Edinburgh Instruments Lectureship, Duke University, USA 7 March

Venue
James F. Bonk Lecture Hall in French Family Science Centre
Room 2231

Address
Duke University
Department of Chemistry
124 Science Dr
Durham, NC 27708

For details on how to get to the university click here

Speakers

Harry B. Gray

Over the past twenty years the Gray group has been measuring the kinetics of
long-range electron-transfer (ET) reactions in metalloproteins labeled with inorganic redox reagents. Current research is aimed at understanding how intermediate protein radicals accelerate long-range ET. New techniques have been developed for measuring ET rates in crystals of Ru-, Os-, and Re-modified azurins, as well as crystals of Fe(III)-cytochrome c doped with Zn(II)-cytochrome c. This method of integrating photosensitizers into protein crystals has provided a powerful new tool for studying biochemical reaction dynamics.
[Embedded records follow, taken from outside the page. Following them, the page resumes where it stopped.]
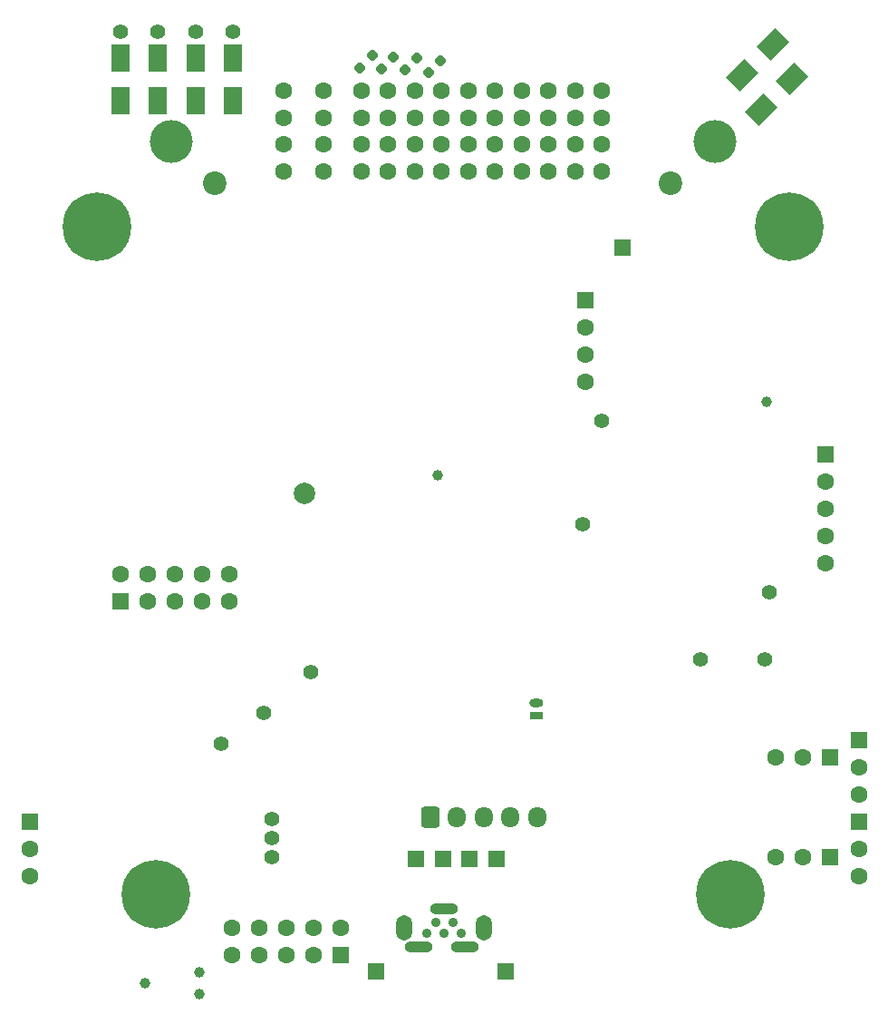
<source format=gbr>
%TF.GenerationSoftware,KiCad,Pcbnew,6.0.10-86aedd382b~118~ubuntu22.04.1*%
%TF.CreationDate,2023-01-19T22:03:15+01:00*%
%TF.ProjectId,micro_rusEFI,6d696372-6f5f-4727-9573-4546492e6b69,R0.6.1rc*%
%TF.SameCoordinates,Original*%
%TF.FileFunction,Soldermask,Bot*%
%TF.FilePolarity,Negative*%
%FSLAX46Y46*%
G04 Gerber Fmt 4.6, Leading zero omitted, Abs format (unit mm)*
G04 Created by KiCad (PCBNEW 6.0.10-86aedd382b~118~ubuntu22.04.1) date 2023-01-19 22:03:15*
%MOMM*%
%LPD*%
G01*
G04 APERTURE LIST*
G04 Aperture macros list*
%AMRoundRect*
0 Rectangle with rounded corners*
0 $1 Rounding radius*
0 $2 $3 $4 $5 $6 $7 $8 $9 X,Y pos of 4 corners*
0 Add a 4 corners polygon primitive as box body*
4,1,4,$2,$3,$4,$5,$6,$7,$8,$9,$2,$3,0*
0 Add four circle primitives for the rounded corners*
1,1,$1+$1,$2,$3*
1,1,$1+$1,$4,$5*
1,1,$1+$1,$6,$7*
1,1,$1+$1,$8,$9*
0 Add four rect primitives between the rounded corners*
20,1,$1+$1,$2,$3,$4,$5,0*
20,1,$1+$1,$4,$5,$6,$7,0*
20,1,$1+$1,$6,$7,$8,$9,0*
20,1,$1+$1,$8,$9,$2,$3,0*%
%AMRotRect*
0 Rectangle, with rotation*
0 The origin of the aperture is its center*
0 $1 length*
0 $2 width*
0 $3 Rotation angle, in degrees counterclockwise*
0 Add horizontal line*
21,1,$1,$2,0,0,$3*%
G04 Aperture macros list end*
%ADD10C,0.889000*%
%ADD11O,1.500000X2.380000*%
%ADD12O,2.616200X1.016000*%
%ADD13C,0.990600*%
%ADD14C,4.000000*%
%ADD15C,2.200000*%
%ADD16C,1.600000*%
%ADD17C,1.400000*%
%ADD18R,1.600000X1.600000*%
%ADD19R,1.524000X1.524000*%
%ADD20R,1.300000X0.800000*%
%ADD21O,1.300000X0.800000*%
%ADD22RoundRect,0.249900X-0.600100X-0.725100X0.600100X-0.725100X0.600100X0.725100X-0.600100X0.725100X0*%
%ADD23O,1.700000X1.950000*%
%ADD24C,0.800000*%
%ADD25C,6.400000*%
%ADD26RotRect,2.500000X1.800000X225.000000*%
%ADD27C,1.000000*%
%ADD28C,2.000000*%
%ADD29R,1.800000X2.500000*%
%ADD30RoundRect,0.218750X0.026517X-0.335876X0.335876X-0.026517X-0.026517X0.335876X-0.335876X0.026517X0*%
G04 APERTURE END LIST*
D10*
X62534600Y-108221400D03*
X61734600Y-107221400D03*
X60934600Y-108221400D03*
X60134600Y-107221400D03*
X59334600Y-108221400D03*
D11*
X64634600Y-107721400D03*
D12*
X58534600Y-109471400D03*
X60934600Y-105971400D03*
X62834600Y-109471400D03*
D11*
X57234600Y-107721400D03*
D13*
X38100000Y-113919000D03*
X38100000Y-111887000D03*
X33020000Y-112903000D03*
D14*
X86224200Y-34317600D03*
X35424200Y-34317600D03*
D15*
X82124200Y-38167600D03*
X39524200Y-38167600D03*
D16*
X45974200Y-29567600D03*
X45974200Y-32067600D03*
X45974200Y-34567600D03*
X45974200Y-37067600D03*
X49674200Y-29567600D03*
X49674200Y-32067600D03*
X49674200Y-34567600D03*
X49674200Y-37067600D03*
X53174200Y-29567600D03*
X53174200Y-32067600D03*
X53174200Y-34567600D03*
X53174200Y-37067600D03*
X55674200Y-29567600D03*
X55674200Y-32067600D03*
X55674200Y-34567600D03*
X55674200Y-37067600D03*
X58174200Y-29567600D03*
X58174200Y-32067600D03*
X58174200Y-34567600D03*
X58174200Y-37067600D03*
X60674200Y-29567600D03*
X60674200Y-32067600D03*
X60674200Y-34567600D03*
X60674200Y-37067600D03*
X63174200Y-29567600D03*
X63174200Y-32067600D03*
X63174200Y-34567600D03*
X63174200Y-37067600D03*
X65674200Y-29567600D03*
X65674200Y-32067600D03*
X65674200Y-34567600D03*
X65674200Y-37067600D03*
X68174200Y-29567600D03*
X68174200Y-32067600D03*
X68174200Y-34567600D03*
X68174200Y-37067600D03*
X70674200Y-29567600D03*
X70674200Y-32067600D03*
X70674200Y-34567600D03*
X70674200Y-37067600D03*
X73174200Y-29567600D03*
X73174200Y-32067600D03*
X73174200Y-34567600D03*
X73174200Y-37067600D03*
X75674200Y-29567600D03*
X75674200Y-32067600D03*
X75674200Y-34567600D03*
X75674200Y-37067600D03*
D17*
X40093000Y-90550400D03*
X44792000Y-101091400D03*
X44792000Y-99313400D03*
X44792000Y-97535400D03*
D18*
X60811000Y-101240000D03*
X58311000Y-101240000D03*
D17*
X73900400Y-69999260D03*
X48475000Y-83819400D03*
X44030000Y-87629400D03*
D19*
X63311000Y-101240000D03*
X65811000Y-101240000D03*
D20*
X69557000Y-87934200D03*
D21*
X69557000Y-86689600D03*
D17*
X84851000Y-82651000D03*
X90851000Y-82651000D03*
D18*
X74103600Y-49145809D03*
D16*
X74103600Y-51685809D03*
X74103600Y-54225809D03*
X74103600Y-56765809D03*
D18*
X96525450Y-63499400D03*
D16*
X96525450Y-66039400D03*
X96525450Y-68579400D03*
X96525450Y-71119400D03*
X96525450Y-73659400D03*
D18*
X51238520Y-110258260D03*
D16*
X51238520Y-107718260D03*
X48698520Y-110258260D03*
X48698520Y-107718260D03*
X46158520Y-110258260D03*
X46158520Y-107718260D03*
X43618520Y-110258260D03*
X43618520Y-107718260D03*
X41078520Y-110258260D03*
X41078520Y-107718260D03*
D18*
X30733100Y-77215400D03*
D16*
X30733100Y-74675400D03*
X33273100Y-77215400D03*
X33273100Y-74675400D03*
X35813100Y-77215400D03*
X35813100Y-74675400D03*
X38353100Y-77215400D03*
X38353100Y-74675400D03*
X40893100Y-77215400D03*
X40893100Y-74675400D03*
D18*
X77558000Y-44246200D03*
X54596400Y-111759400D03*
X66661400Y-111759400D03*
X22211400Y-97789400D03*
D16*
X22211400Y-100329400D03*
X22211400Y-102869400D03*
D18*
X99681400Y-97789400D03*
D16*
X99681400Y-100329400D03*
X99681400Y-102869400D03*
D18*
X99681400Y-90169400D03*
D16*
X99681400Y-92709400D03*
X99681400Y-95249400D03*
D18*
X97014400Y-101091400D03*
D16*
X94474400Y-101091400D03*
X91934400Y-101091400D03*
D18*
X97014400Y-91820400D03*
D16*
X94474400Y-91820400D03*
X91934400Y-91820400D03*
D17*
X30700000Y-24100000D03*
X34200000Y-24100000D03*
X41200000Y-24100000D03*
X37700000Y-24100000D03*
D22*
X59625000Y-97425000D03*
D23*
X62125000Y-97425000D03*
X64625000Y-97425000D03*
X67125000Y-97425000D03*
X69625000Y-97425000D03*
D24*
X26110600Y-42300600D03*
D25*
X28510600Y-42300600D03*
D24*
X30910600Y-42300600D03*
X26813544Y-40603544D03*
X30207656Y-43997656D03*
X30207656Y-40603544D03*
X28510600Y-44700600D03*
X26813544Y-43997656D03*
X28510600Y-39900600D03*
X90100000Y-104568700D03*
X86002944Y-106265756D03*
D25*
X87700000Y-104568700D03*
D24*
X87700000Y-106968700D03*
X86002944Y-102871644D03*
X87700000Y-102168700D03*
X89397056Y-102871644D03*
X89397056Y-106265756D03*
X85300000Y-104568700D03*
X93150000Y-44700000D03*
X94847056Y-43997056D03*
X90750000Y-42300000D03*
X91452944Y-40602944D03*
D25*
X93150000Y-42300000D03*
D24*
X91452944Y-43997056D03*
X94847056Y-40602944D03*
X93150000Y-39900000D03*
X95550000Y-42300000D03*
D25*
X34021500Y-104568700D03*
D24*
X34021500Y-102168700D03*
X35718556Y-106265756D03*
X36421500Y-104568700D03*
X32324444Y-106265756D03*
X31621500Y-104568700D03*
X35718556Y-102871644D03*
X34021500Y-106968700D03*
X32324444Y-102871644D03*
D26*
X93414214Y-28485786D03*
X90585786Y-31314214D03*
X91614214Y-25285786D03*
X88785786Y-28114214D03*
D27*
X91084400Y-58648600D03*
X60350000Y-65450000D03*
D28*
X47879000Y-67183000D03*
D29*
X41200000Y-30500000D03*
X41200000Y-26500000D03*
X34200000Y-30500000D03*
X34200000Y-26500000D03*
X30700000Y-30500000D03*
X30700000Y-26500000D03*
X37700000Y-30500000D03*
X37700000Y-26500000D03*
D17*
X91350000Y-76400000D03*
X75650000Y-60400000D03*
D30*
X59443153Y-27856847D03*
X60556847Y-26743153D03*
X55043153Y-27556847D03*
X56156847Y-26443153D03*
X57243153Y-27656847D03*
X58356847Y-26543153D03*
X53086306Y-27413694D03*
X54200000Y-26300000D03*
M02*

</source>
Electron exchange with metal cofactors deeply buried in the interiors of redox enzymes is often quite slow. Researchers in the Gray group have succeeded in accelerating the delivery of electrons and holes to the buried active site of cytochrome P450 by tethering a photochemical redox sensitizer to P450 substrate analogs. This approach is now being exploited in studies of several other redox enzymes (e.g., nitric oxide synthase, catechol oxidase, amine oxidase).

The Gray group is also using ET chemistry to probe the dynamics of protein folding. A continuing challenge in this is field understanding how a heterogeneous ensemble of unfolded polypeptides evolves into a collection of neatly folded proteins. Laser-induced ET reactions are being used both to trigger and to probe the folding of redox active proteins. Research also is aimed at using fluorescence energy transfer to probe the heterogeneity of protein ensembles during folding.